Input data:
☆ ☆ ☆

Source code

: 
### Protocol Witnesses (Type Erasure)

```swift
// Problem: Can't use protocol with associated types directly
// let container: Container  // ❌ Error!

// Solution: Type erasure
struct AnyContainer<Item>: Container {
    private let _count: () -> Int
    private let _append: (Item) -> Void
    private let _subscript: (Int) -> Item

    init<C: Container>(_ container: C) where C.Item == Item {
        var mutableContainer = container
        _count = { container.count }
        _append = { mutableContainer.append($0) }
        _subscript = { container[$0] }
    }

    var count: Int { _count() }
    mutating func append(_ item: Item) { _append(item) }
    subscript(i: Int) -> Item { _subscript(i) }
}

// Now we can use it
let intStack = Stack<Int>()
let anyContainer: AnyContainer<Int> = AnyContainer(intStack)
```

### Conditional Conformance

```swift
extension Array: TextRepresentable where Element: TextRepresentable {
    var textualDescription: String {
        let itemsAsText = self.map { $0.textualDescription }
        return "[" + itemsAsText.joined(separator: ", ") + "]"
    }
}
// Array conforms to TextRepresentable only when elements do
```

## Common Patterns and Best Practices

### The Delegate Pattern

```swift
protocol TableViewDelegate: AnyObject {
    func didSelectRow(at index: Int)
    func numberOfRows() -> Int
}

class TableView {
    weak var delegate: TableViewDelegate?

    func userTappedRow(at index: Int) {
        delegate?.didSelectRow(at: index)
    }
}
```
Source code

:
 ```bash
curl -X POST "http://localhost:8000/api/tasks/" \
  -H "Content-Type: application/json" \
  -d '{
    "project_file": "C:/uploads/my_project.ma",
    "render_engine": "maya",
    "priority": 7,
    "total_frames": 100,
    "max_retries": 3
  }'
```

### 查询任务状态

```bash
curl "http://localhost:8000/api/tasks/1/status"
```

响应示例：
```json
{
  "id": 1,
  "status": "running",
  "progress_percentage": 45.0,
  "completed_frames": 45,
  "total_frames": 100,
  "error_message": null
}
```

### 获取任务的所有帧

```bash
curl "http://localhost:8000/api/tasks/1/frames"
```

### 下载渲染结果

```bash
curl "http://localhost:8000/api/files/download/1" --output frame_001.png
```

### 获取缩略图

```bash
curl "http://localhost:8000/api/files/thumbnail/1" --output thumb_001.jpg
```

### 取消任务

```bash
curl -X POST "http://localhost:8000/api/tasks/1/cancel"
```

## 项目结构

☆ ☆ ☆

Every line of the data above that includes "localhost" should be listed.

Task output:
curl -X POST "http://localhost:8000/api/tasks/" \
curl "http://localhost:8000/api/tasks/1/status"
curl "http://localhost:8000/api/tasks/1/frames"
curl "http://localhost:8000/api/files/download/1" --output frame_001.png
curl "http://localhost:8000/api/files/thumbnail/1" --output thumb_001.jpg
curl -X POST "http://localhost:8000/api/tasks/1/cancel"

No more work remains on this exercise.